Start of DATASET CONTENT

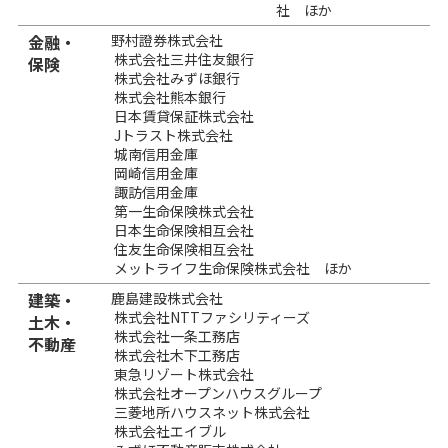
社 ほか
金融・
野村證券株式会社
株式会社三井住友銀行
保険
株式会社みずほ銀行
株式会社熊本銀行
日本賃貸保証株式会社
Jトラスト株式会社
城南信用金庫
岡崎信用金庫
諏訪信用金庫
第一生命保険株式会社
日本生命保険相互会社
住友生命保険相互会社
メットライフ生命保険株式会社 ほか
建築・
鹿島建設株式会社
株式会社NTTファシリティーズ
土木・
株式会社一条工務店
不動産
株式会社木下工務店
東急リゾート株式会社
株式会社オープンハウスグループ
三菱地所ハウスネット株式会社
株式会社エイブル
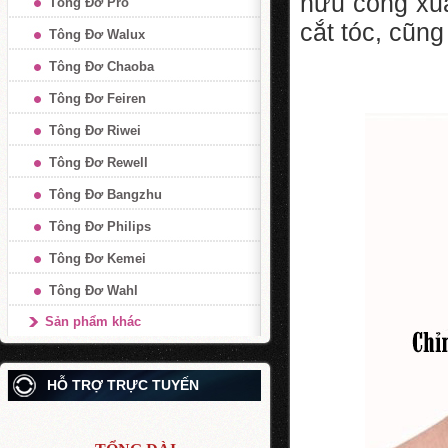
hữu công xuấ
Tông Đơ Pro
cắt tóc, cũng
Tông Đơ Walux
Tông Đơ Chaoba
Tông Đơ Feiren
Tông Đơ Riwei
Tông Đơ Rewell
Tông Đơ Bangzhu
Tông Đơ Philips
Tông Đơ Kemei
Tông Đơ Wahl
Sản phẩm khác
HỖ TRỢ TRỰC TUYẾN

End of DATASET CONTENT

WORK ITEM -> Skip the pictures and reproduce all remaining entries exactly.

YOUR RESPONSE ->
社 ほか
金融・
野村證券株式会社
株式会社三井住友銀行
保険
株式会社みずほ銀行
株式会社熊本銀行
日本賃貸保証株式会社
Jトラスト株式会社
城南信用金庫
岡崎信用金庫
諏訪信用金庫
第一生命保険株式会社
日本生命保険相互会社
住友生命保険相互会社
メットライフ生命保険株式会社 ほか
建築・
鹿島建設株式会社
株式会社NTTファシリティーズ
土木・
株式会社一条工務店
不動産
株式会社木下工務店
東急リゾート株式会社
株式会社オープンハウスグループ
三菱地所ハウスネット株式会社
株式会社エイブル
hữu công xuấ
Tông Đơ Pro
cắt tóc, cũng
Tông Đơ Walux
Tông Đơ Chaoba
Tông Đơ Feiren
Tông Đơ Riwei
Tông Đơ Rewell
Tông Đơ Bangzhu
Tông Đơ Philips
Tông Đơ Kemei
Tông Đơ Wahl
Sản phẩm khác
HỖ TRỢ TRỰC TUYẾN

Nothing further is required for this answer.